WORK TO COMPLETE
Copy the data from its first line through the line with "genus: Tussilago", swapping every "phylum" for "division" and leaving everything else unchanged.

● ● ● ● ● ● ●

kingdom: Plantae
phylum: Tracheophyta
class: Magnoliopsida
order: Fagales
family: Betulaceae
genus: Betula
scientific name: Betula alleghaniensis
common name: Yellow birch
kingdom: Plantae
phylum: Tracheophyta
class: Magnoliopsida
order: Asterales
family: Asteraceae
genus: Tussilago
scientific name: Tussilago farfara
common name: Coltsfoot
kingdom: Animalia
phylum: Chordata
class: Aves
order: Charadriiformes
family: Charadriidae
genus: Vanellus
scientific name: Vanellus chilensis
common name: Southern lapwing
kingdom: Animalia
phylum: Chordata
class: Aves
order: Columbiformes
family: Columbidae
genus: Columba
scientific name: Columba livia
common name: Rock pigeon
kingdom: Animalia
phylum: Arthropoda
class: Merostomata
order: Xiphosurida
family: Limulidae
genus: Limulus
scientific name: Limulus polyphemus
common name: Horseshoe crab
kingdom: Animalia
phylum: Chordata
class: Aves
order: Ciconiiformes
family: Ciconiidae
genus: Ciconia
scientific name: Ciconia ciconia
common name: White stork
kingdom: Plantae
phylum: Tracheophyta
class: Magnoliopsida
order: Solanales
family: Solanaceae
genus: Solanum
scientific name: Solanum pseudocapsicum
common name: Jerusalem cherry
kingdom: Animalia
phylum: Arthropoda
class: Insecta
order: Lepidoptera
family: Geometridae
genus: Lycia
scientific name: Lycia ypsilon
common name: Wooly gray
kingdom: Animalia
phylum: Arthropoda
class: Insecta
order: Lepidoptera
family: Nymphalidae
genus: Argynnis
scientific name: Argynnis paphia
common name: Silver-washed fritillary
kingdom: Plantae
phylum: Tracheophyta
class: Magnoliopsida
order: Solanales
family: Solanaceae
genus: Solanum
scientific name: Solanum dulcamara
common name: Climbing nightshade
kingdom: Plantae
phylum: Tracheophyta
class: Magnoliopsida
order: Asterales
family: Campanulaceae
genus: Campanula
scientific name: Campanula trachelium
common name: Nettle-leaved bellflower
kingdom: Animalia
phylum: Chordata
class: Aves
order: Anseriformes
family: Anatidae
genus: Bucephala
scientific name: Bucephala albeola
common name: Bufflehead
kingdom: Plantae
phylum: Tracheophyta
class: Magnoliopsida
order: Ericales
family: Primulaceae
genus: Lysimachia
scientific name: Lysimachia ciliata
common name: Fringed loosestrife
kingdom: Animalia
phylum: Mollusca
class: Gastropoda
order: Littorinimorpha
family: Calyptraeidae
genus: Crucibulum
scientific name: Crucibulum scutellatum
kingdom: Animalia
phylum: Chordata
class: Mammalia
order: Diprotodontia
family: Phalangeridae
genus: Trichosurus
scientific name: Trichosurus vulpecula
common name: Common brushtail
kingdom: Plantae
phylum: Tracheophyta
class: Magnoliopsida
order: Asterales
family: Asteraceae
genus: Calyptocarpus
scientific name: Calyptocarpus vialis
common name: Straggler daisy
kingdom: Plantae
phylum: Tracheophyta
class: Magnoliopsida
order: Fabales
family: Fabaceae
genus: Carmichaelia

● ● ● ● ● ● ●

TASK SOLUTION
kingdom: Plantae
division: Tracheophyta
class: Magnoliopsida
order: Fagales
family: Betulaceae
genus: Betula
scientific name: Betula alleghaniensis
common name: Yellow birch
kingdom: Plantae
division: Tracheophyta
class: Magnoliopsida
order: Asterales
family: Asteraceae
genus: Tussilago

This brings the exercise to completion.